As the high schoolers get closer to college, Roberts said, they need to begin making choices about their futures, and attending Governor’s School helped him do that.

“Not everyone goes into the field that they come here to study; some of them come to have fun, and some figure out what they want to do. I came to Governor’s School in MTSU in 2019 and figured out what I was going to do.”

Recruiting from rural Tennessee

Goodwin said she wants to see more representation from rural areas of the state in coming years.

“One of the things we are looking forward to next year is to take recruiting into some of the rural areas that we don’t traditionally have students come from,” she said. “We are well represented in some of our biggest cities, but the rural areas we don’t usually get (many) representatives.

“This could be that their high school may not have potentially the resources to have a robust (arts) program, such as a dance studio or community theaters that kind of help with development and love for arts.”

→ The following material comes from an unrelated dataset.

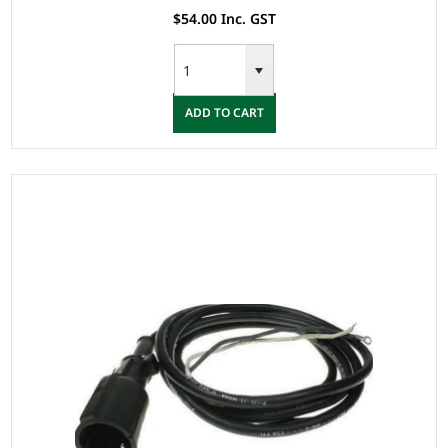
$54.00 Inc. GST
ADD TO CART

Goodwin has taken over the program’s leadership from longtime GSFTA director Raphael Bundage, a professor of vocal performance in the School of Music who led the Governor’s School for more than a decade.

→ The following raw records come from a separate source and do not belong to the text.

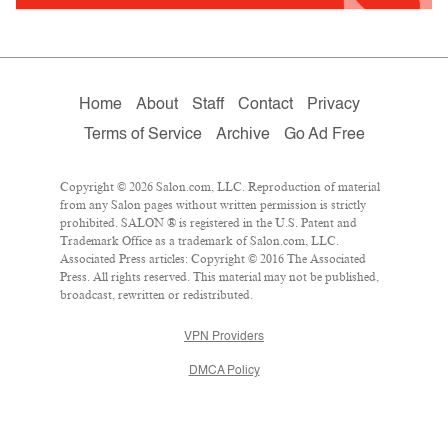
Home
About
Staff
Contact
Privacy
Terms of Service
Archive
Go Ad Free
Copyright © 2026 Salon.com, LLC. Reproduction of material
from any Salon pages without written permission is strictly
prohibited. SALON ® is registered in the U.S. Patent and
Trademark Office as a trademark of Salon.com, LLC.
Associated Press articles: Copyright © 2016 The Associated
Press. All rights reserved. This material may not be published,
broadcast, rewritten or redistributed.
VPN Providers
DMCA Policy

The new director said she wants to “continue working on the standards that keep Governor’s School for the Arts up and going.”

“I do a lot of correspondence with the various areas on campus to make sure we are being good hosts. If we do it right, these kids will feel at home here, and when they look at where they want to go to college, they would consider MTSU,” she said.

She added that she hopes these young talents “get good experience” from what they are doing so that “they know they can go anywhere from GSFTA.”